Goal of the exercise — Among the lines of the listing below, retype exactly those from the one containing "tilt_deg: -10.6" through the one containing "exposure_s: 1/60", both included. Do not include pictures.
─── Data to process
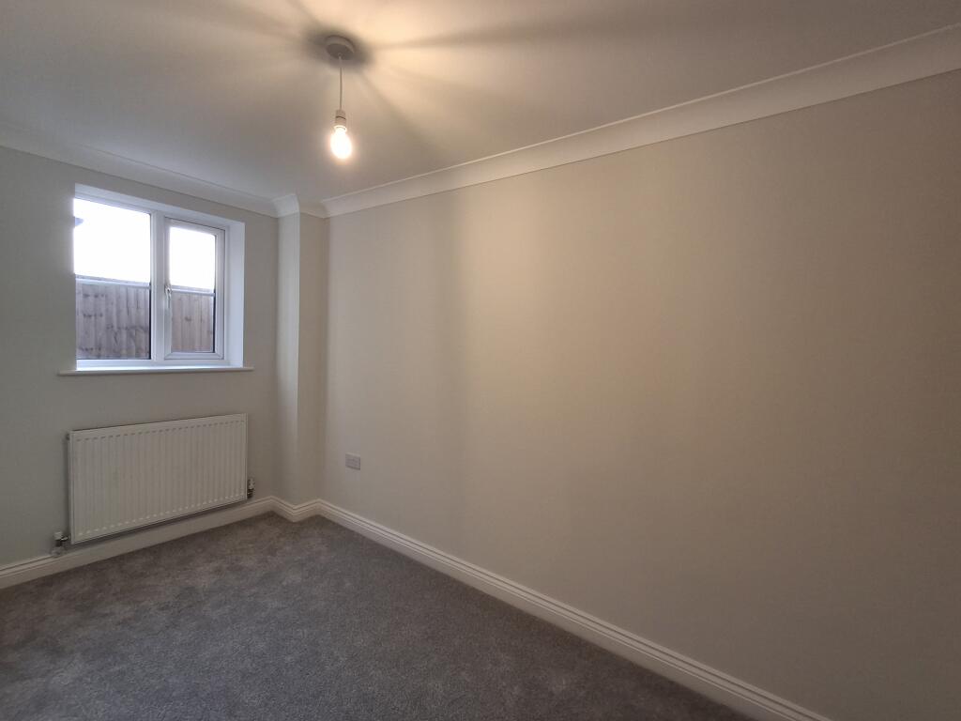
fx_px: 444
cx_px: 480
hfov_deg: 94.5
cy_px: 360
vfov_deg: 78.1
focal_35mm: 16
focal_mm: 1.64
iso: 80
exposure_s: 1/50
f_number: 2.2
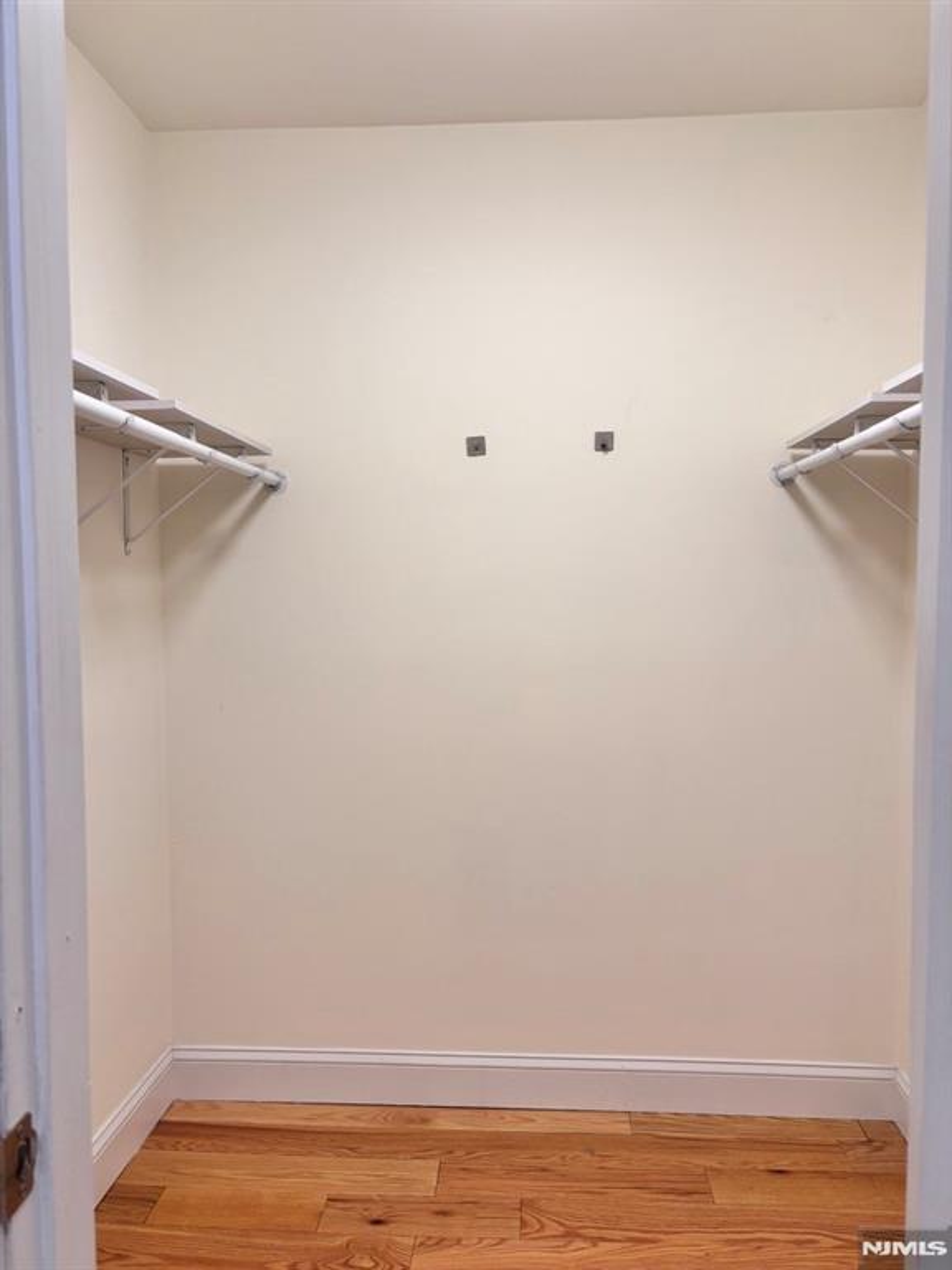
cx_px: 476
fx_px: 953
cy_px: 635
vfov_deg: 67.3
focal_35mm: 26
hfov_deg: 53.1
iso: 100
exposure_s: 1/120
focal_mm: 5.96
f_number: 1.6
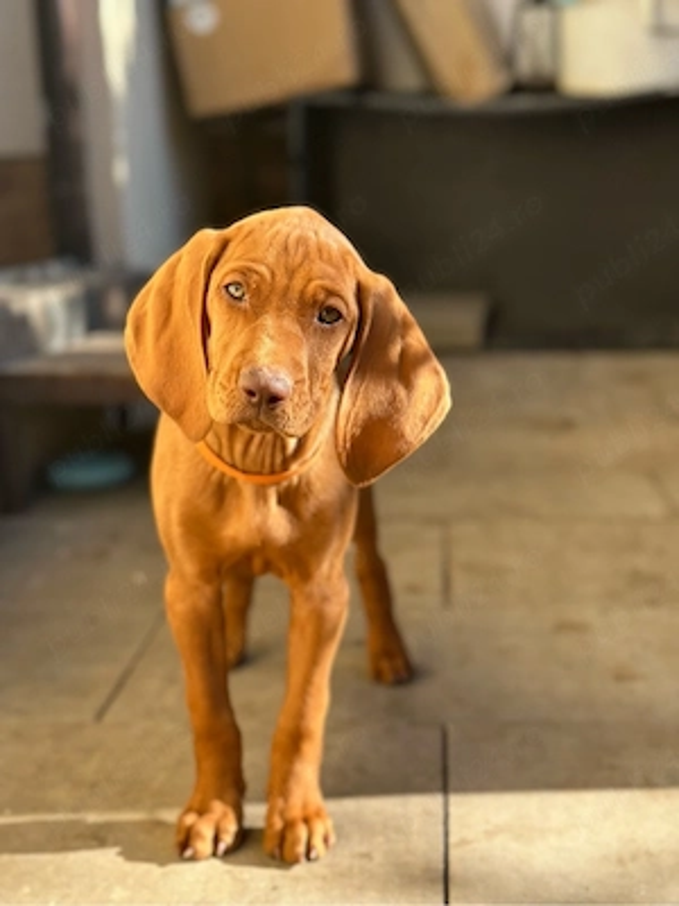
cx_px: 340
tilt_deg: -10.6
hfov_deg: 30.3
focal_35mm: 48
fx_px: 1255
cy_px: 453
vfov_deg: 39.7
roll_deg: +2.1
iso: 80
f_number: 1.78
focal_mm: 6.86
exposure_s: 1/1497
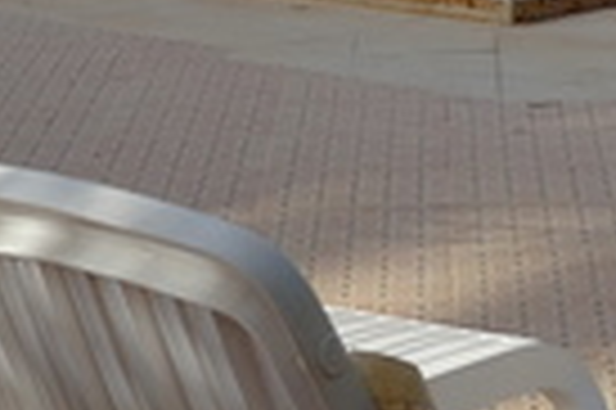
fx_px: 3504
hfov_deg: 9.8
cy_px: -610
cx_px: 922
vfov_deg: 6.3
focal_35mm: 205
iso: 400
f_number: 8
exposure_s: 1/280
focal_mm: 23
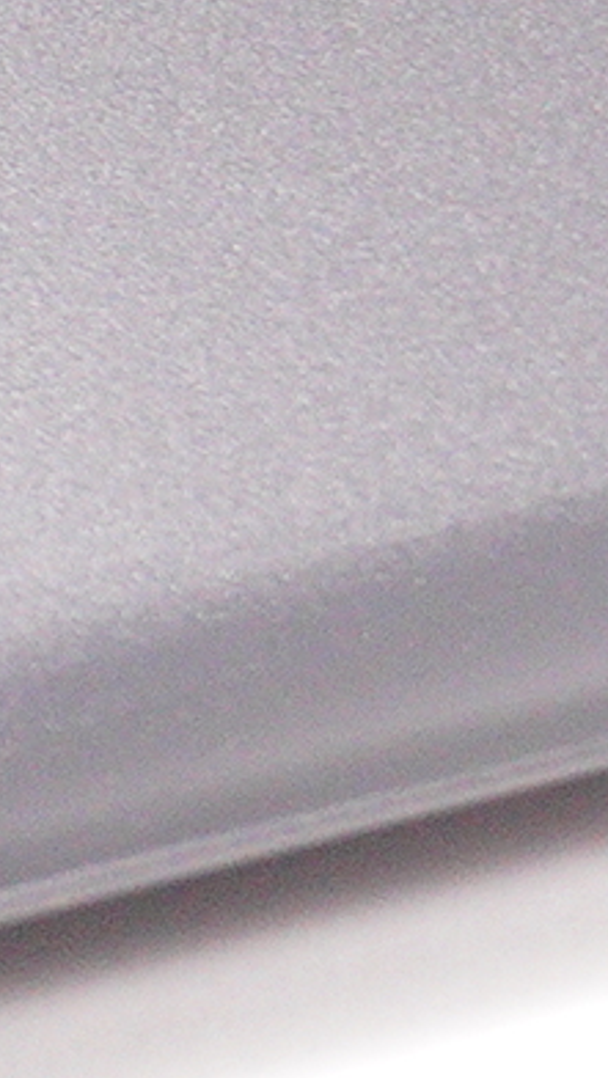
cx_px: 2520
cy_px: -830
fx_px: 8269
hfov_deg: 3.9
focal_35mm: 289
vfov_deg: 7.3
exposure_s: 1/250
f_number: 5.6
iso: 1600
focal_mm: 24
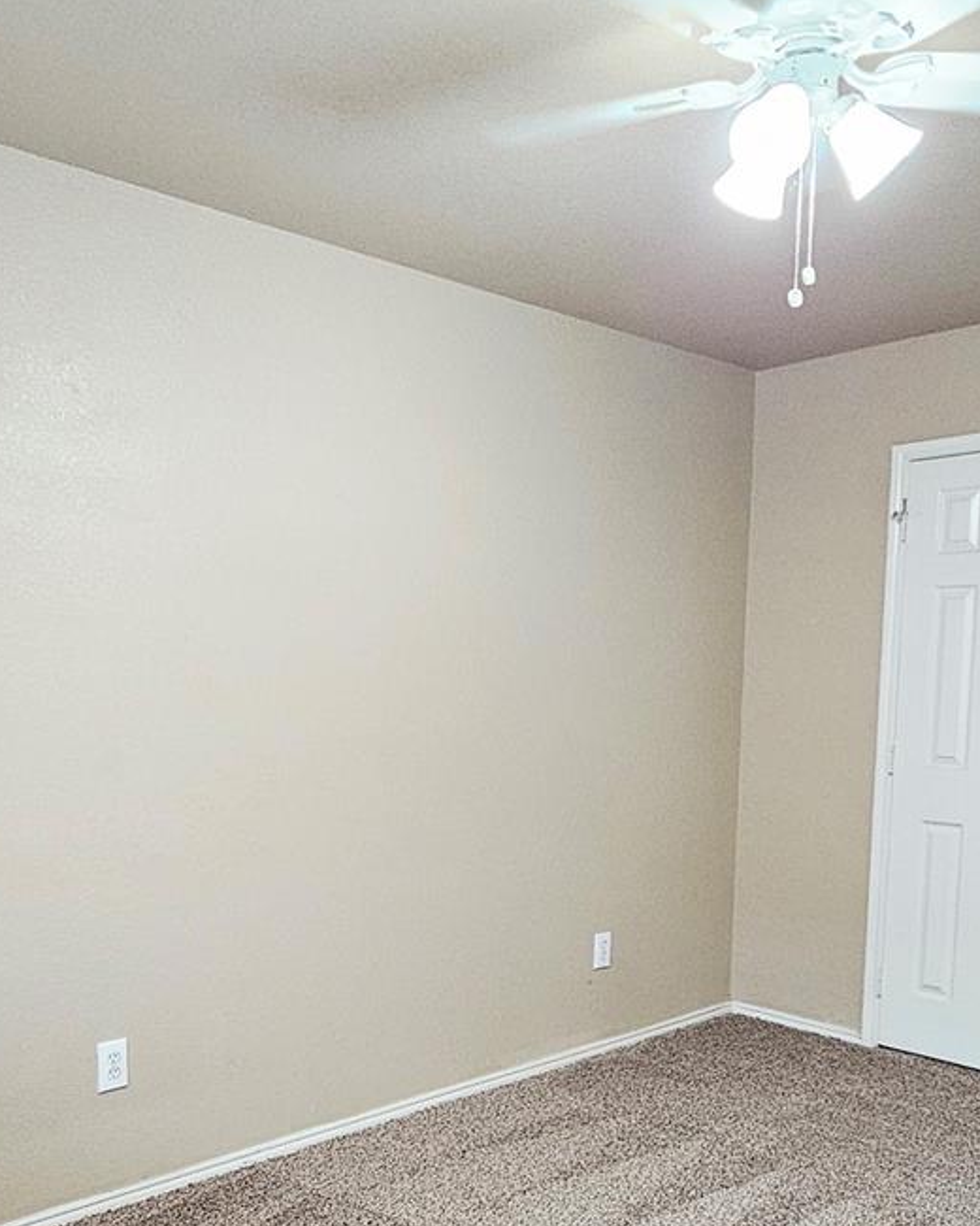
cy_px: 826
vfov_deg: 57.4
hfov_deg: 48.4
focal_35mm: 30
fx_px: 1088
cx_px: 426
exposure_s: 1/60
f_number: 2.2
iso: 320
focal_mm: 2.2
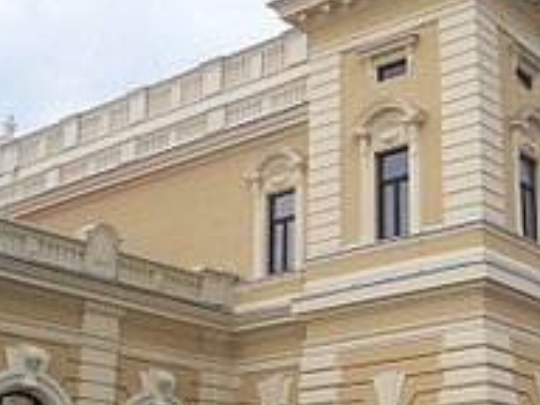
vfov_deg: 20.6
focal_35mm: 71
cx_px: 442
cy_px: 298
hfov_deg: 26.8
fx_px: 1108
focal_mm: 5.6
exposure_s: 1/125
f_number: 5.6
──────
Result —
tilt_deg: -10.6
hfov_deg: 30.3
focal_35mm: 48
fx_px: 1255
cy_px: 453
vfov_deg: 39.7
roll_deg: +2.1
iso: 80
f_number: 1.78
focal_mm: 6.86
exposure_s: 1/1497
fx_px: 3504
hfov_deg: 9.8
cy_px: -610
cx_px: 922
vfov_deg: 6.3
focal_35mm: 205
iso: 400
f_number: 8
exposure_s: 1/280
focal_mm: 23
cx_px: 2520
cy_px: -830
fx_px: 8269
hfov_deg: 3.9
focal_35mm: 289
vfov_deg: 7.3
exposure_s: 1/250
f_number: 5.6
iso: 1600
focal_mm: 24
cy_px: 826
vfov_deg: 57.4
hfov_deg: 48.4
focal_35mm: 30
fx_px: 1088
cx_px: 426
exposure_s: 1/60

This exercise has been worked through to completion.